## Given records:
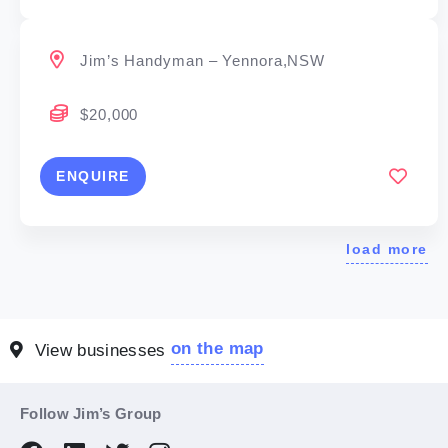
Jim’s Handyman – Yennora,NSW
$20,000
ENQUIRE
load more
on the map
View businesses
Follow Jim’s Group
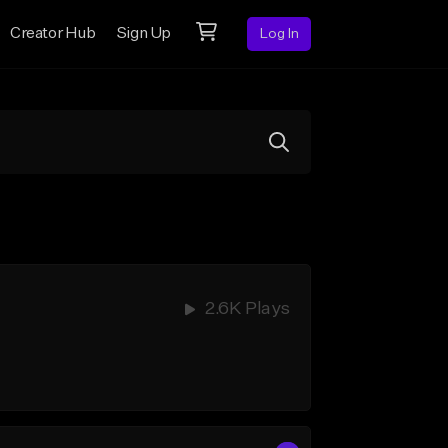
Creator Hub
Sign Up
Log In
2.6K Plays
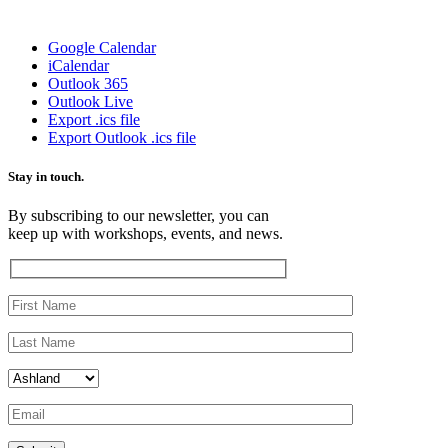
Google Calendar
iCalendar
Outlook 365
Outlook Live
Export .ics file
Export Outlook .ics file
Stay in touch.
By subscribing to our newsletter, you can
keep up with workshops, events, and news.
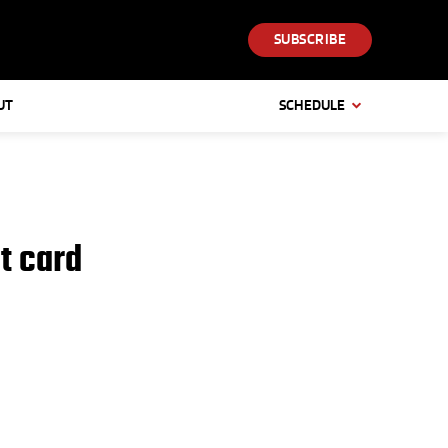
SUBSCRIBE
UT
SCHEDULE
t card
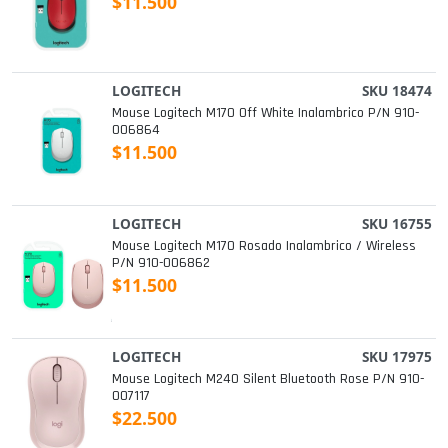
$11.500
LOGITECH
SKU 18474
Mouse Logitech M170 Off White Inalambrico P/n 910-
006864
$11.500
LOGITECH
SKU 16755
Mouse Logitech M170 Rosado Inalambrico / Wireless
P/n 910-006862
$11.500
LOGITECH
SKU 17975
Mouse Logitech M240 Silent Bluetooth Rose P/n 910-
007117
$22.500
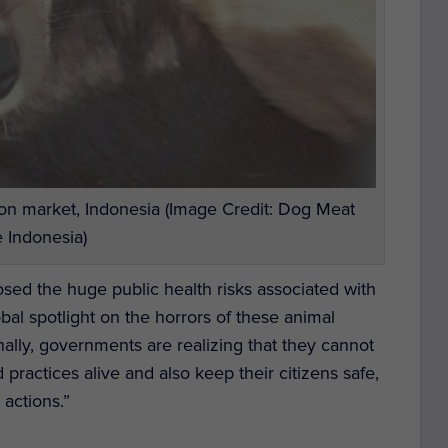
on market, Indonesia (Image Credit: Dog Meat
 Indonesia)
sed the huge public health risks associated with
obal spotlight on the horrors of these animal
ally, governments are realizing that they cannot
practices alive and also keep their citizens safe,
 actions.”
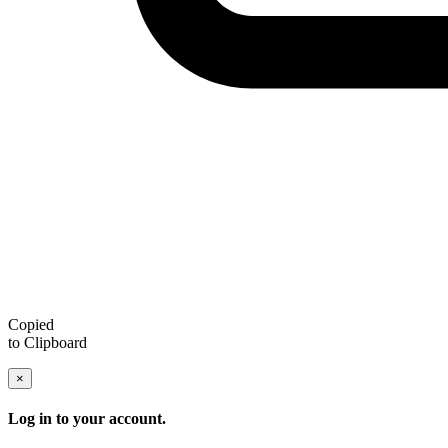
Copied
to Clipboard
×
Log in to your account.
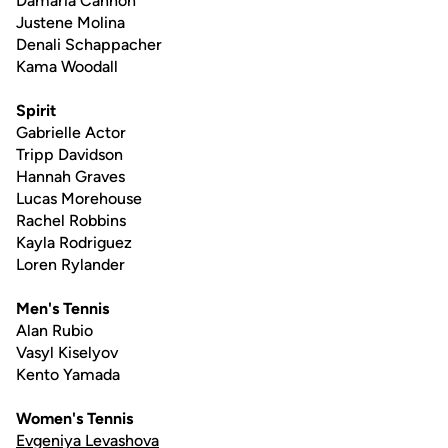
Damaria Cannon
Justene Molina
Denali Schappacher
Kama Woodall
Spirit
Gabrielle Actor
Tripp Davidson
Hannah Graves
Lucas Morehouse
Rachel Robbins
Kayla Rodriguez
Loren Rylander
Men's Tennis
Alan Rubio
Vasyl Kiselyov
Kento Yamada
Women's Tennis
Evgeniya Levashova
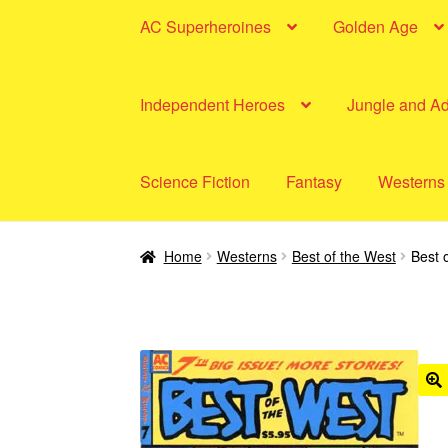
AC Superheroines
Golden Age
Independent Heroes
Jungle and A
Science Fiction
Fantasy
Westerns
Home
Westerns
Best of the West
Best 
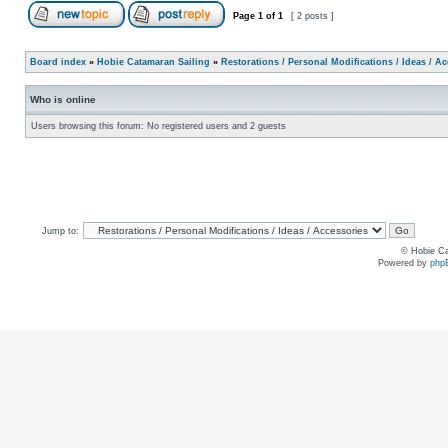
Page
1
of
1
[ 2 posts ]
Board index
»
Hobie Catamaran Sailing
»
Restorations / Personal Modifications / Ideas / A
Who is online
Users browsing this forum: No registered users and 2 guests
Jump to:
© Hobie Ca
Powered by
php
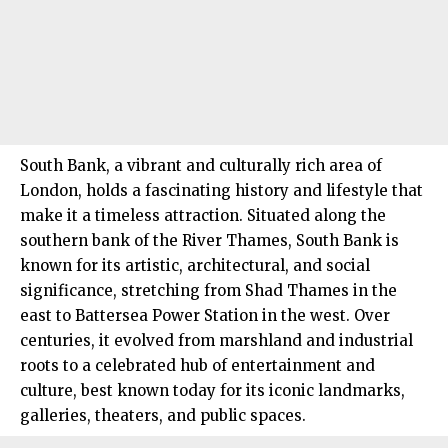
South Bank, a vibrant and culturally rich area of
London, holds a fascinating history and lifestyle that
make it a timeless attraction. Situated along the
southern bank of the River Thames, South Bank is
known for its artistic, architectural, and social
significance, stretching from Shad Thames in the
east to Battersea Power Station in the west. Over
centuries, it evolved from marshland and industrial
roots to a celebrated hub of entertainment and
culture, best known today for its iconic landmarks,
galleries, theaters, and public spaces.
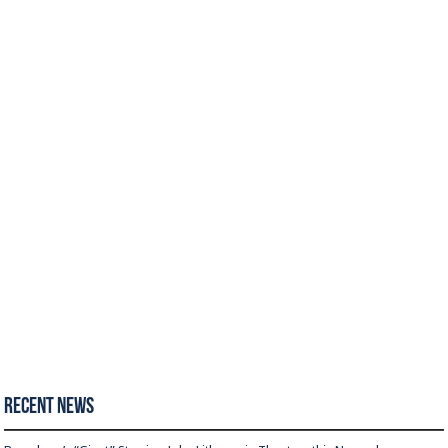
Recent News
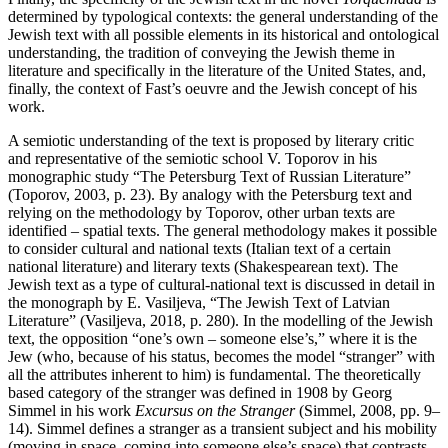
determined by typological contexts: the general understanding of the
Jewish text with all possible elements in its historical and ontological
understanding, the tradition of conveying the Jewish theme in
literature and specifically in the literature of the United States, and,
finally, the context of Fast’s oeuvre and the Jewish concept of his
work.
A semiotic understanding of the text is proposed by literary critic
and representative of the semiotic school V. Toporov in his
monographic study “The Petersburg Text of Russian Literature”
(Toporov, 2003, p. 23). By analogy with the Petersburg text and
relying on the methodology by Toporov, other urban texts are
identified – spatial texts. The general methodology makes it possible
to consider cultural and national texts (Italian text of a certain
national literature) and literary texts (Shakespearean text). The
Jewish text as a type of cultural-national text is discussed in detail in
the monograph by E. Vasiljeva, “The Jewish Text of Latvian
Literature” (Vasiljeva, 2018, p. 280). In the modelling of the Jewish
text, the opposition “one’s own – someone else’s,” where it is the
Jew (who, because of his status, becomes the model “stranger” with
all the attributes inherent to him) is fundamental. The theoretically
based category of the stranger was defined in 1908 by Georg
Simmel in his work
Excursus on the Stranger
(Simmel, 2008, pp. 9–
14).
Simmel defines a stranger as a transient subject and his mobility
(moving in space, coming into someone else’s space) that contrasts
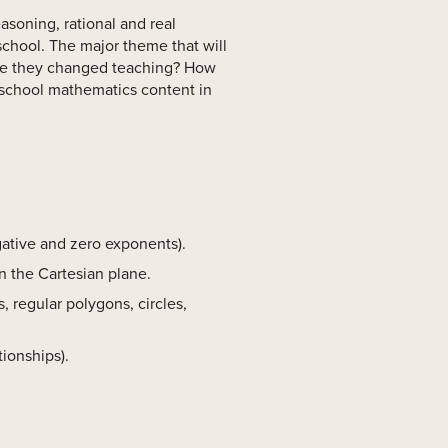
asoning, rational and real
school. The major theme that will
ve they changed teaching? How
school mathematics content in
gative and zero exponents).
n the Cartesian plane.
, regular polygons, circles,
tionships).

## Work to be completed:
Set down every record once more, word for word, without pictures.

## Reply to the task:
Jim’s Handyman – Yennora,NSW
$20,000
ENQUIRE
load more
on the map
View businesses
Follow Jim’s Group
Creator Hub
Sign Up
Log In
2.6K Plays
Google Calendar
iCalendar
Outlook 365
Outlook Live
Export .ics file
Export Outlook .ics file
Stay in touch.
By subscribing to our newsletter, you can
keep up with workshops, events, and news.
SUBSCRIBE
UT
SCHEDULE
t card
$11.500
LOGITECH
SKU 18474
Mouse Logitech M170 Off White Inalambrico P/n 910-
006864
$11.500
LOGITECH
SKU 16755
Mouse Logitech M170 Rosado Inalambrico / Wireless
P/n 910-006862
$11.500
LOGITECH
SKU 17975
Mouse Logitech M240 Silent Bluetooth Rose P/n 910-
007117
$22.500
on market, Indonesia (Image Credit: Dog Meat
 Indonesia)
sed the huge public health risks associated with
obal spotlight on the horrors of these animal
ally, governments are realizing that they cannot
practices alive and also keep their citizens safe,
 actions.”
Copied
to Clipboard
×
Log in to your account.
Damaria Cannon
Justene Molina
Denali Schappacher
Kama Woodall
Spirit
Gabrielle Actor
Tripp Davidson
Hannah Graves
Lucas Morehouse
Rachel Robbins
Kayla Rodriguez
Loren Rylander
Men's Tennis
Alan Rubio
Vasyl Kiselyov
Kento Yamada
Women's Tennis
Evgeniya Levashova
AC Superheroines
Golden Age
Independent Heroes
Jungle and A
Science Fiction
Fantasy
Westerns
Home
Westerns
Best of the West
Best 
Page
1
of
1
[ 2 posts ]
Board index
»
Hobie Catamaran Sailing
»
Restorations / Personal Modifications / Ideas / A
Who is online
Users browsing this forum: No registered users and 2 guests
Jump to:
© Hobie Ca
Powered by
php
South Bank, a vibrant and culturally rich area of
London, holds a fascinating history and lifestyle that
make it a timeless attraction. Situated along the
southern bank of the River Thames, South Bank is
known for its artistic, architectural, and social
significance, stretching from Shad Thames in the
east to Battersea Power Station in the west. Over
centuries, it evolved from marshland and industrial
roots to a celebrated hub of entertainment and
culture, best known today for its iconic landmarks,
galleries, theaters, and public spaces.
Recent News
determined by typological contexts: the general understanding of the
Jewish text with all possible elements in its historical and ontological
understanding, the tradition of conveying the Jewish theme in
literature and specifically in the literature of the United States, and,
finally, the context of Fast’s oeuvre and the Jewish concept of his
work.
A semiotic understanding of the text is proposed by literary critic
and representative of the semiotic school V. Toporov in his
monographic study “The Petersburg Text of Russian Literature”
(Toporov, 2003, p. 23). By analogy with the Petersburg text and
relying on the methodology by Toporov, other urban texts are
identified – spatial texts. The general methodology makes it possible
to consider cultural and national texts (Italian text of a certain
national literature) and literary texts (Shakespearean text). The
Jewish text as a type of cultural-national text is discussed in detail in
the monograph by E. Vasiljeva, “The Jewish Text of Latvian
Literature” (Vasiljeva, 2018, p. 280). In the modelling of the Jewish
text, the opposition “one’s own – someone else’s,” where it is the
Jew (who, because of his status, becomes the model “stranger” with
all the attributes inherent to him) is fundamental. The theoretically
based category of the stranger was defined in 1908 by Georg
Simmel in his work
Excursus on the Stranger
(Simmel, 2008, pp. 9–
14).
Simmel defines a stranger as a transient subject and his mobility
(moving in space, coming into someone else’s space) that contrasts
asoning, rational and real
school. The major theme that will
ve they changed teaching? How
school mathematics content in
gative and zero exponents).
n the Cartesian plane.
, regular polygons, circles,
tionships).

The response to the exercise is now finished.